Lynch has been around the block, so he knows what he’s talking about. He started his career in sales at DEC in the late 1980s (more on that later), and progressed up the chain to executive positions with Arrowpoint Communications, which was bought by Cisco Systems in 2000, and Acopia Networks, which F5 Networks acquired in 2007. Lynch joined Vertica in April of last year after serving as senior vice president at F5 for two years.
Vertica, for its part, has developed advanced database software that my colleague Wade first wrote about in 2007. By storing data in columns rather than traditional rows (part of a relatively recent trend in next-gen databases), the company makes databases much faster for certain types of searches and queries. That’s key for big customers like Groupon, Twitter, Zynga, AOL, Verizon, Comcast, and Blue Cross Blue Shield. The software runs on any standard server hardware (Dell, HP, or other), which gives customers more flexibility compared with competing proprietary hardware-software systems, Lynch says.
“We’re the only people who can deliver analytics everywhere, because we’re software only,” Lynch says. “We are a 40-megabyte software load—you can embed anywhere.” That means Vertica’s software can run in everything from networking and storage systems to mobile applications, which Lynch says is probably going to be Vertica’s biggest market. (There are other software-only database products around, of course, but Vertica is optimized for certain kinds of large-scale business applications like clickstream analysis, online ad serving, real-time trading, telecom customer delivery, and fraud detection.)
“If you believe analytics is everywhere and is the foundation of monetization of social media, telecommunications, or any consumer endeavor, then having the breadth to deliver your software in any form is going to be a huge advantage,” he says.
So, given the firm’s promising trajectory, why sell to HP now? (We don’t know the exact terms yet, but it sounds like it was a good deal for Vertica’s investors.) According to Lynch, it was time. Vertica started in 2005, so it’s been around for a while. To do a legitimate IPO, he says, would have taken another 18 months. What’s more, the consolidation that’s been going on in big data analytics in the past year—with EMC buying Greenplum and IBM buying Netezza—probably sped up the deal.

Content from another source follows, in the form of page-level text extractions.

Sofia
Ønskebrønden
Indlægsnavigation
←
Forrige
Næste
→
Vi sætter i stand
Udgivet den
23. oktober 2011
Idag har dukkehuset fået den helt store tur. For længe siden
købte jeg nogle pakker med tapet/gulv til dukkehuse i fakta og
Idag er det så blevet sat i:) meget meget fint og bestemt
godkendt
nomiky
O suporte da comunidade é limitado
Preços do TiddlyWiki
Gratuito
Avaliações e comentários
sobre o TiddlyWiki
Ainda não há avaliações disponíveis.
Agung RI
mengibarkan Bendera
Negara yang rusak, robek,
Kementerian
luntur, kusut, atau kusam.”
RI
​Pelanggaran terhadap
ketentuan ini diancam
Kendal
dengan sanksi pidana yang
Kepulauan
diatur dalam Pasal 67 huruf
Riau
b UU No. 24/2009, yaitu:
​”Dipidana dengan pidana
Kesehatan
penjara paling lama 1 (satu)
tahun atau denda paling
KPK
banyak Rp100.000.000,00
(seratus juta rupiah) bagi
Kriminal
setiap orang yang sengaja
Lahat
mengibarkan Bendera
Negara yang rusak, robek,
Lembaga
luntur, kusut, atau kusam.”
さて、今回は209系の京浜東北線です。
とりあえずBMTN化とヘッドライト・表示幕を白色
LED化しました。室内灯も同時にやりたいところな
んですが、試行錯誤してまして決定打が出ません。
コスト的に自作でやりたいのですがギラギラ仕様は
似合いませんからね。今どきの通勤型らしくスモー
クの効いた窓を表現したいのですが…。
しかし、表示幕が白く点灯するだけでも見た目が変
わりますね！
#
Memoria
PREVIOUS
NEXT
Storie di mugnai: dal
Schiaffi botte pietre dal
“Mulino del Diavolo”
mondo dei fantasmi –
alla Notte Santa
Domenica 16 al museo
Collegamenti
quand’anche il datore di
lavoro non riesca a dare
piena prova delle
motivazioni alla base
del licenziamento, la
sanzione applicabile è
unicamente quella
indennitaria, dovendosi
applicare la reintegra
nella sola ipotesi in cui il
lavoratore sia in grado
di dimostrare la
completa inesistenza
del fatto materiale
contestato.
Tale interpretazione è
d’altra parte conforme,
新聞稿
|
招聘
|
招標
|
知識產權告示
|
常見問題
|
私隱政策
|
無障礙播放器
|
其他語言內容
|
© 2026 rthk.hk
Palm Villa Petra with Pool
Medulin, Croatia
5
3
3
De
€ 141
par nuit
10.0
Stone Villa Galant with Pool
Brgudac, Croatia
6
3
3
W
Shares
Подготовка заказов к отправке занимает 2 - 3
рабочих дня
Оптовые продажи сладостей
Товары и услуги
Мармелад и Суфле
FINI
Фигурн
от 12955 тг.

And, of course, HP gives Vertica a much bigger means of distribution and access to more big customers. Now it will be up to HP to execute in the market, Lynch says. “Our ambitions are to build a billion-dollar business,” he says of Vertica.
It certainly won’t be easy. The biggest short-term challenge he sees is “how to grow without watering down the gene pool.” But if his team is able to clear that hurdle, he wants to take a lesson from DEC (Digital), the company of his youth, and apply it to his new parent.
“Digital was a very innovative, compassionate, productive company,” Lynch says. “But it got caught up in its success—what got it to $14 billion [revenue] wouldn’t get it to $140 billion. They started breathing their own exhaust, they didn’t embrace the PC. Companies tend to do that. It’s tough, when you’re successful, to make changes. And I extend that to HP. Buying Vertica is a bold change.”